**Page extract**

----------

Footloose

PA-1507880_a6x4kq.jpg

The early hours, 25th March 1983

“Balls!”

Michael Foot let his go-to word for these kind of situations reverberate through the dark rooms of his north London town house. Almost simultaneously, he threw his dog-eared copy of H.G. Wells at the television screen, with all his anger, frustration and strength, yet still doing little to alter what was being broadcast, in all its grainy technicolour.

Darlington had been lost.

Vincent Hanna was to blame, of course. Having been off with a bloody flu for the last few weeks, some tea boy had filled in, giving an easy ride to all the candidates, which was good for Ossie, but left the good people of Darlington with the silly impression that that bloody Cook had at least half a brain-cell! Foot couldn’t stand the sight of him, the light-weight soggy bastard was on the telly now, smiling away. He’d come third, but only just. The damage had been done none the less, the anti-Tory vote was split, and Michael bloody Fallon had come straight up the middle.

This had been something of a last chance saloon for Foot for some time. Rumblings in the PLP about a “fresh start” in the lead up to the election had been growing, and he couldn’t exactly blame them for it. He was getting tired of the job, not that he’d exactly wanted it in the first place. Benn and Healey tearing chunks out of each-other, the gang of four, the Falklands, it had all been a nightmare, and as each day went past the chance of election victory, the chance to get the country back on track, seemed to vanish further and further away from his grasp. Now his chances of even staying on as leader had all but evaporated. Neil, bless him, would stand up for him, but it was no good. The unions would be making arrangements by the morning, probably planning for Healey to take over in the meantime, or would they plan a quick leadership election? Christ, anything but that. Benn would no doubt already be whipping up support, and he had heard a lot of positive things about Neil from others.

What would happen to him now? Muddling on, he supposed. There would be more books to read and more books to write. He had missed the backbenches for some time.

He heaved a little as he leaned over to pick the book off the floor. By the time he got back to an upright position, which, to be frank, wasn’t exactly a quick manoeuvre for him anymore, the telephone started ringing.

Things were moving a lot quicker than he thought.
 
I think I see what's happening...

But I don't think replacing Foot at this point will do much for Labour this late in the game. Consider me interested.
 

Sideways

Donor
Good start, and an interesting period. 1983 seems to be really topical at the moment. I am intrigued.
 
Thank you all for the kind words.

I cannae be arsed to do the whole back-and-forth thing so I think I'll just lay out a quick introduction here.

----------

**Records provided**
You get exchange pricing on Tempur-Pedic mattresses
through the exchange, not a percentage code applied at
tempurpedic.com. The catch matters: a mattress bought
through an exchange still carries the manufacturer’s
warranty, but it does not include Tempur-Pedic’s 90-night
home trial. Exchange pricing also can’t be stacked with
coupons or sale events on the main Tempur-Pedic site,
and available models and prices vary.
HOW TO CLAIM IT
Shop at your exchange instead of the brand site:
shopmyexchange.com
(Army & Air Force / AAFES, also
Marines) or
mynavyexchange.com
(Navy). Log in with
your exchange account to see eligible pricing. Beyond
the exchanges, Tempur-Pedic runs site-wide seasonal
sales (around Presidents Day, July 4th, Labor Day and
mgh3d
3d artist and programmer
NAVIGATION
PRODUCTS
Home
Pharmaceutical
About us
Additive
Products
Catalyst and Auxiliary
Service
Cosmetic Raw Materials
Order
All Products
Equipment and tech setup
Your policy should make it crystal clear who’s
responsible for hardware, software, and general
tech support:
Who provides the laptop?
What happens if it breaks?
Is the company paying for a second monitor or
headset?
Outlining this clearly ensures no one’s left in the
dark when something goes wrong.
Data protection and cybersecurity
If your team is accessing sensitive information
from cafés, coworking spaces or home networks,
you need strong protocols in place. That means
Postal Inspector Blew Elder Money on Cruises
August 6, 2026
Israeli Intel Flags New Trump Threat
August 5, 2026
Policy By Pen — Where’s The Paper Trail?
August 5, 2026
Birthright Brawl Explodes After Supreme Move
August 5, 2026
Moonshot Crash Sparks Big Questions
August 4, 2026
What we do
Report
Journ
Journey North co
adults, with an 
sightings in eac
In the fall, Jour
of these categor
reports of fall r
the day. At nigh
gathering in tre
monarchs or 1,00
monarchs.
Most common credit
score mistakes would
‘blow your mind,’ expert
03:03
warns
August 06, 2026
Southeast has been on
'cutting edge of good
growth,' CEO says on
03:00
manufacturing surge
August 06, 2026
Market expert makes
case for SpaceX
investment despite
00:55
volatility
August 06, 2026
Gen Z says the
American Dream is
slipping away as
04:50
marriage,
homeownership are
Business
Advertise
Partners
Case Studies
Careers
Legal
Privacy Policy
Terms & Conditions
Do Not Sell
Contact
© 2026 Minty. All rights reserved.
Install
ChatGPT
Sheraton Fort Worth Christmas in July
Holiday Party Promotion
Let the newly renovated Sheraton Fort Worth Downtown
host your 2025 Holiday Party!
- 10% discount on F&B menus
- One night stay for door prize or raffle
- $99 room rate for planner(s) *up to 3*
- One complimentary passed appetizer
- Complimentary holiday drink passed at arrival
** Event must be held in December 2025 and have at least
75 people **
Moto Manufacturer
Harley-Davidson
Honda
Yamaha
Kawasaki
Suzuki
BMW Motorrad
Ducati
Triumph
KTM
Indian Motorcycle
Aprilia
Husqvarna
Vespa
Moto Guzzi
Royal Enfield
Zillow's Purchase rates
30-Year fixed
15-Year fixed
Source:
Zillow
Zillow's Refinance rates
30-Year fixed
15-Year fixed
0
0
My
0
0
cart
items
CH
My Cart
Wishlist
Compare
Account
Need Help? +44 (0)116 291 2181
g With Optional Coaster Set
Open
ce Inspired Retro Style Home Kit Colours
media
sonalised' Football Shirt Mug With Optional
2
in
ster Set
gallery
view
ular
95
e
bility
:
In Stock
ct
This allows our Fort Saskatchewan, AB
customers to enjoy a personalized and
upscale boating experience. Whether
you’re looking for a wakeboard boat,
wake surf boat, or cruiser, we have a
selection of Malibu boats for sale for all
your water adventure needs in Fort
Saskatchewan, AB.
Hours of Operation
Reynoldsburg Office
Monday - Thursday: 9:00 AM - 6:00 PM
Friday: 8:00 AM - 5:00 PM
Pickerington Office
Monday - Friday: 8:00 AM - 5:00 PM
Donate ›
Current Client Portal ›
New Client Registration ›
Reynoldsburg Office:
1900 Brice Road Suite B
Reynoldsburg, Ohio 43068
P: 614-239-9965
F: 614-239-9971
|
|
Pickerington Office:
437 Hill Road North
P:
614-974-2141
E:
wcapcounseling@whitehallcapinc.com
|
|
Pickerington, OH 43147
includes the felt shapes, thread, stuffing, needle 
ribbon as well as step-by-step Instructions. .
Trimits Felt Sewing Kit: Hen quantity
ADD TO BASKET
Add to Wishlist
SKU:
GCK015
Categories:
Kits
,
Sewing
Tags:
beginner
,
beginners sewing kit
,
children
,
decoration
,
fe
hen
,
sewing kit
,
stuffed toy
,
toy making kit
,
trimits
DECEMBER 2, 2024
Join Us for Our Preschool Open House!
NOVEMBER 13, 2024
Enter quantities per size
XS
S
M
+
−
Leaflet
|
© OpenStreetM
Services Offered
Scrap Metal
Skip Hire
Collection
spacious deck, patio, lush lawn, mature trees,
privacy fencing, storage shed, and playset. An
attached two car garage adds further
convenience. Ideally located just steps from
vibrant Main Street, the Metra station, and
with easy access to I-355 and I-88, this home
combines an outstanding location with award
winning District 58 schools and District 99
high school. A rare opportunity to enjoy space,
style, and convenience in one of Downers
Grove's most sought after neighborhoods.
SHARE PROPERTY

----------

**Task set**
- A) In the Michael Foot story, please write out the stretch from "Michael Foot let" through "had been lost.", substituting "Bermondsey" for "Darlington".
- B) Answer these questions from the Michael Foot story.
(i) When does the story open?
(ii) What does Foot throw at the television screen?
(iii) In what place did Cook finish?
The listing plays no part in this exercise.

**Answers for the tasks**
- A)
Michael Foot let his go-to word for these kind of situations reverberate through the dark rooms of his north London town house. Almost simultaneously, he threw his dog-eared copy of H.G. Wells at the television screen, with all his anger, frustration and strength, yet still doing little to alter what was being broadcast, in all its grainy technicolour.

Bermondsey had been lost.

- B)
(i) The early hours, 25th March 1983.
(ii) His dog-eared copy of H.G. Wells.
(iii) Third.